Which lines in the entries below contain the string "Szachowej", with case counting? Pick out each of those lines and copy it in full.

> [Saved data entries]
————————

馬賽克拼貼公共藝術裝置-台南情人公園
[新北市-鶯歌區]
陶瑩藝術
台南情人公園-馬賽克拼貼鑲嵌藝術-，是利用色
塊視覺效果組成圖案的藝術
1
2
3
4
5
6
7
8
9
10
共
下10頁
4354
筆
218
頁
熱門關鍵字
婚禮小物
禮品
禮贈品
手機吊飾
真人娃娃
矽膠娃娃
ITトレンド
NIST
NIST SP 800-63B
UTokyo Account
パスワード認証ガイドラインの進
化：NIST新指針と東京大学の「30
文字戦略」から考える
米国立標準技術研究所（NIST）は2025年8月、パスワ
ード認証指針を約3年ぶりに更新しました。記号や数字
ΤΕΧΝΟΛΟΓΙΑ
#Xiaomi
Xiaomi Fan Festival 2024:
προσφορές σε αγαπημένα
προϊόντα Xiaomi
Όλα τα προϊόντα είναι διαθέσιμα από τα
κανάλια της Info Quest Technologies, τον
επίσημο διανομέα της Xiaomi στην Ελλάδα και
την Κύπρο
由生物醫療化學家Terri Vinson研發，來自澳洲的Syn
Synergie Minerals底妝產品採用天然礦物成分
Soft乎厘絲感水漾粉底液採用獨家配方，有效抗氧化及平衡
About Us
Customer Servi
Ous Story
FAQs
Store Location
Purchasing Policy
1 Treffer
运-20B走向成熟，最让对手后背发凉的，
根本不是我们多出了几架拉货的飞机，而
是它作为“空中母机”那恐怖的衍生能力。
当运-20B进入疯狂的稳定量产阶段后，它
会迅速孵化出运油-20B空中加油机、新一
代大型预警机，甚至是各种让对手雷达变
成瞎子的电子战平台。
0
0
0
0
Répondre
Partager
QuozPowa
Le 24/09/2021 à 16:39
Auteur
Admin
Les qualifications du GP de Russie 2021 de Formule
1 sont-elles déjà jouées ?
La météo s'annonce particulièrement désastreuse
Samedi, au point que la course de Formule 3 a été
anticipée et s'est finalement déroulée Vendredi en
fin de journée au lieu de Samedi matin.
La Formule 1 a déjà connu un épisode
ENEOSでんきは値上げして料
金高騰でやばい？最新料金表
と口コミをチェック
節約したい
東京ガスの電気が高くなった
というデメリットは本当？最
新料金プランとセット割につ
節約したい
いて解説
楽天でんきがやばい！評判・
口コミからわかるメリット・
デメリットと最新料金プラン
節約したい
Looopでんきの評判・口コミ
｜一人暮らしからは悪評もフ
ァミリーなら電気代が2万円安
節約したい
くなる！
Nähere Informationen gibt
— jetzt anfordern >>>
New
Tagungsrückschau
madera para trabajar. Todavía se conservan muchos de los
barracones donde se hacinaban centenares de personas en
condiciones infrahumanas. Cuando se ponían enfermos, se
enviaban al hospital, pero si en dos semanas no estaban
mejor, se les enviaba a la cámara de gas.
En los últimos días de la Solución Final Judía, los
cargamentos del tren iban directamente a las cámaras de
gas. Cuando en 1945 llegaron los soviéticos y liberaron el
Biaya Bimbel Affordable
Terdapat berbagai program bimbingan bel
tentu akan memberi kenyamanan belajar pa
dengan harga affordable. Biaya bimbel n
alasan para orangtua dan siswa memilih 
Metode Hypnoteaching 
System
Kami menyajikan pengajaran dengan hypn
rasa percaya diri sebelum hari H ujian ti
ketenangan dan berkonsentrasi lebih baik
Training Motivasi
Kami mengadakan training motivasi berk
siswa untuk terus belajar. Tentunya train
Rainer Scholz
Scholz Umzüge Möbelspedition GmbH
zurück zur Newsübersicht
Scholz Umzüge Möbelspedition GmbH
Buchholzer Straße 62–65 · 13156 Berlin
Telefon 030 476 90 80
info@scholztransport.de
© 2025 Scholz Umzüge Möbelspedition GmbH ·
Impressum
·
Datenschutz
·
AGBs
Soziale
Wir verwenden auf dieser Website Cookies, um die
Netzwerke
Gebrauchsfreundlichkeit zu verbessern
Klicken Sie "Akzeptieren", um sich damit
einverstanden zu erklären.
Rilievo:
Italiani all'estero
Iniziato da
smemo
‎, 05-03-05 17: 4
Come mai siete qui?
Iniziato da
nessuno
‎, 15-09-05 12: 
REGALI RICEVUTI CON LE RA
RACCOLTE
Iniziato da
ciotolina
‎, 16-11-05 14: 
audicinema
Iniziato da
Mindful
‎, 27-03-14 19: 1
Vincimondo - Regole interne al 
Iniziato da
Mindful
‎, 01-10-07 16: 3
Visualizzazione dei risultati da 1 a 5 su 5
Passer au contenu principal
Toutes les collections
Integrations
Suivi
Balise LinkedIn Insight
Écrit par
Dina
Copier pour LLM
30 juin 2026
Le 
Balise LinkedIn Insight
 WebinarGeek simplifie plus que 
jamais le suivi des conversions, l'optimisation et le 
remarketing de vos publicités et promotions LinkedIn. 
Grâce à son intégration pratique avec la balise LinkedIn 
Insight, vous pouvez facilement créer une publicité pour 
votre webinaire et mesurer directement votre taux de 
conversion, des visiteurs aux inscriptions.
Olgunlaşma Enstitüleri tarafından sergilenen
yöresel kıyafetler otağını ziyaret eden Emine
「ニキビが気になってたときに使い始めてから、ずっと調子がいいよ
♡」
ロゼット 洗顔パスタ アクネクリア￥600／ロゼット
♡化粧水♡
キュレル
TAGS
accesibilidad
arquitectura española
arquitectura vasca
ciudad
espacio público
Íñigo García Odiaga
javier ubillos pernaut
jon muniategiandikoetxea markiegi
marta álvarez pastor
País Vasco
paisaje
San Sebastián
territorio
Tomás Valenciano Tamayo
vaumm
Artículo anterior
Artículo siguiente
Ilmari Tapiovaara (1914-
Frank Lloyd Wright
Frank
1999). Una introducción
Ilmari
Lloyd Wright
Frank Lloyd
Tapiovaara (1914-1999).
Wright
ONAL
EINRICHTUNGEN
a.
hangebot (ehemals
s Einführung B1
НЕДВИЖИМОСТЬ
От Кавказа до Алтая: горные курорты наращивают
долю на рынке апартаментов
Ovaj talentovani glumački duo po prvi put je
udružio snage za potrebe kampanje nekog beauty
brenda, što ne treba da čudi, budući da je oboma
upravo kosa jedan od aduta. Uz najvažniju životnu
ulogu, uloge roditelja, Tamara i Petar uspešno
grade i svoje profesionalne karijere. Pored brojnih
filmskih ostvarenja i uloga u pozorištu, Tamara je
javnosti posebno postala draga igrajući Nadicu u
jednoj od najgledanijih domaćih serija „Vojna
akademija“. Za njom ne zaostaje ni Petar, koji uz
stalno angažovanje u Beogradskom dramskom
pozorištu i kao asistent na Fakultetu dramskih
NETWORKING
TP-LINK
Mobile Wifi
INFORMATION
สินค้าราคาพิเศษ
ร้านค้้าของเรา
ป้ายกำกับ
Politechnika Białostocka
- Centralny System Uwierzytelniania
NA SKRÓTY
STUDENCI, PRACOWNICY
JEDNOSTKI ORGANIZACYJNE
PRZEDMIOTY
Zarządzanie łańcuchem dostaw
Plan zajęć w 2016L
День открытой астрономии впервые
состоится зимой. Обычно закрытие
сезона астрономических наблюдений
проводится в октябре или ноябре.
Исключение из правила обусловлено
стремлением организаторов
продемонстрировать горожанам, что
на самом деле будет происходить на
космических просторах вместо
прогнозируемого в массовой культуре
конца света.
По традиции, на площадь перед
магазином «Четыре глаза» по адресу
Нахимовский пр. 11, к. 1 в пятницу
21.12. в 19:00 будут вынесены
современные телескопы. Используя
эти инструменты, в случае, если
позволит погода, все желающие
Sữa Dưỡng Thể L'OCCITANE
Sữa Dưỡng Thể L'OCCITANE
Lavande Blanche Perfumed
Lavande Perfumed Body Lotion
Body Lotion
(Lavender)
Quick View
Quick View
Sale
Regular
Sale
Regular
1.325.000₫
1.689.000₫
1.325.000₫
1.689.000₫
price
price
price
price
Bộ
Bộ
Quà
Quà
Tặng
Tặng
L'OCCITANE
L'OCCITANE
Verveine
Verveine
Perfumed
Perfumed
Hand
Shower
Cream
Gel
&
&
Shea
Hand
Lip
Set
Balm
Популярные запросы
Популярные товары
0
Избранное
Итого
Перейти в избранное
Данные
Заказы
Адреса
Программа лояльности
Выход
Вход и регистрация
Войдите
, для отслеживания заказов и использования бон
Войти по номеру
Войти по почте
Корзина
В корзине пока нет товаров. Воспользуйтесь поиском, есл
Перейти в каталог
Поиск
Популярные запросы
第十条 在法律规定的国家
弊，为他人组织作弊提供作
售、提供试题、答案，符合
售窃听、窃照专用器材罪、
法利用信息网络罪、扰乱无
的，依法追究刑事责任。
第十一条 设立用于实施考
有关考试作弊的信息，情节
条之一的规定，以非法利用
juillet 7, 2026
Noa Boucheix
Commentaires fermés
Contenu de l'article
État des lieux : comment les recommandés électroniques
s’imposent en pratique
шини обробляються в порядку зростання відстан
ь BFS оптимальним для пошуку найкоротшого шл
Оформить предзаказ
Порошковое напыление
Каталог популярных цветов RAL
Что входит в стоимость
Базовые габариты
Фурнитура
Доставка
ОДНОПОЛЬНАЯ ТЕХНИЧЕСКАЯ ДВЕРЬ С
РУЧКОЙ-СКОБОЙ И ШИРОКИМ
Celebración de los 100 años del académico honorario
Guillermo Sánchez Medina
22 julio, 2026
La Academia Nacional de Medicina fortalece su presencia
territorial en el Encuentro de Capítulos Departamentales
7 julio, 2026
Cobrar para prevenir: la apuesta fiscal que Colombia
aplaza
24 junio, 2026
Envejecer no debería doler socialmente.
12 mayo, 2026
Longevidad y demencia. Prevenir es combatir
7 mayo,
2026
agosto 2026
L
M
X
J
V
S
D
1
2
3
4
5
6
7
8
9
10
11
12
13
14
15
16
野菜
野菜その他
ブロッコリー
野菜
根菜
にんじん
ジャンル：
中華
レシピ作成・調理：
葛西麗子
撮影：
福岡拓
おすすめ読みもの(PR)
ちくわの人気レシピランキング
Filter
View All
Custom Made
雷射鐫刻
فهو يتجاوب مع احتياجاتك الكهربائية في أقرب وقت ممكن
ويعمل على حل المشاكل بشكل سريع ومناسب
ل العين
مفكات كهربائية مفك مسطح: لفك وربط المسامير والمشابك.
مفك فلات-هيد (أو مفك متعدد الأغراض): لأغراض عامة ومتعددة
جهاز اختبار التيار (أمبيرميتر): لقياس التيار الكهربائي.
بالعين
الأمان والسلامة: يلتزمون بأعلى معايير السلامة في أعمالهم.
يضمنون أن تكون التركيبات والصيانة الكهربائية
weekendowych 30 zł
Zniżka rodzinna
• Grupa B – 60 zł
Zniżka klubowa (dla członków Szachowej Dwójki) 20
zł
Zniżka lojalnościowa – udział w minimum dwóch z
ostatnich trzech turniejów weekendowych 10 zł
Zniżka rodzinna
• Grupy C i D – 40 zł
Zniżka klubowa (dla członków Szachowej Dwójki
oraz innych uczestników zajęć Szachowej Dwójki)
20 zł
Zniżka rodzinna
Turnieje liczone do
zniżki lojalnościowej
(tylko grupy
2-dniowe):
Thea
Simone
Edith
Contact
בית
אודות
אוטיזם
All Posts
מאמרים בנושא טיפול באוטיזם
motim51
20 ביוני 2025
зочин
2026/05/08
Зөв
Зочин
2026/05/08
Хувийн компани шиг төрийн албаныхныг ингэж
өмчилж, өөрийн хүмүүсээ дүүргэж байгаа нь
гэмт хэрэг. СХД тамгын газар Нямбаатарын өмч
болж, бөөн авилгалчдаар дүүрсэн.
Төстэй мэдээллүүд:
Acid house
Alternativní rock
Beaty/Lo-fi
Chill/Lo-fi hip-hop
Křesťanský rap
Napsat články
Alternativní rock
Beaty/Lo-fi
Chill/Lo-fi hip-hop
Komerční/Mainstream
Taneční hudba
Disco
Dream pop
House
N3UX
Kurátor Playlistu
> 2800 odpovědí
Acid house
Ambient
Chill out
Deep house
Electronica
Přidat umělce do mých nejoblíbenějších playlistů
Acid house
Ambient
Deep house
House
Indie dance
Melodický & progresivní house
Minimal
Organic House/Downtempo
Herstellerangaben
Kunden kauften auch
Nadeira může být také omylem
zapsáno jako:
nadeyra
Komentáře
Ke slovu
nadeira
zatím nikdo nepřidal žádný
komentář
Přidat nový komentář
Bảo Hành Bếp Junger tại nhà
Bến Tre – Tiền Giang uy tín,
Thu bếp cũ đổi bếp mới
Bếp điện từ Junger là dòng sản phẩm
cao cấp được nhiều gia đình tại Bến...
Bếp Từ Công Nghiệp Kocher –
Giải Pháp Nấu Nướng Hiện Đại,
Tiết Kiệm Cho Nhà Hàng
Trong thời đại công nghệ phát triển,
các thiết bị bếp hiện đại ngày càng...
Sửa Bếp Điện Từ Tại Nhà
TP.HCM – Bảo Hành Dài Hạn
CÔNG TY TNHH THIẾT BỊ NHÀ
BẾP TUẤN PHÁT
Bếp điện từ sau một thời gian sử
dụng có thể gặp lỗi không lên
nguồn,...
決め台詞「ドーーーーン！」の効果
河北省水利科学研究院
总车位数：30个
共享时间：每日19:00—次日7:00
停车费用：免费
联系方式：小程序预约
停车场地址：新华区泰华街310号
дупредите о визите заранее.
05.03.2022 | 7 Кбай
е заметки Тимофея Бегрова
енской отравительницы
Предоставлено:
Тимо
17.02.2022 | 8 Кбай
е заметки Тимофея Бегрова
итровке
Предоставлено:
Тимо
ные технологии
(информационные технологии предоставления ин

————————

> [Result]
Zniżka klubowa (dla członków Szachowej Dwójki) 20
Zniżka klubowa (dla członków Szachowej Dwójki
oraz innych uczestników zajęć Szachowej Dwójki)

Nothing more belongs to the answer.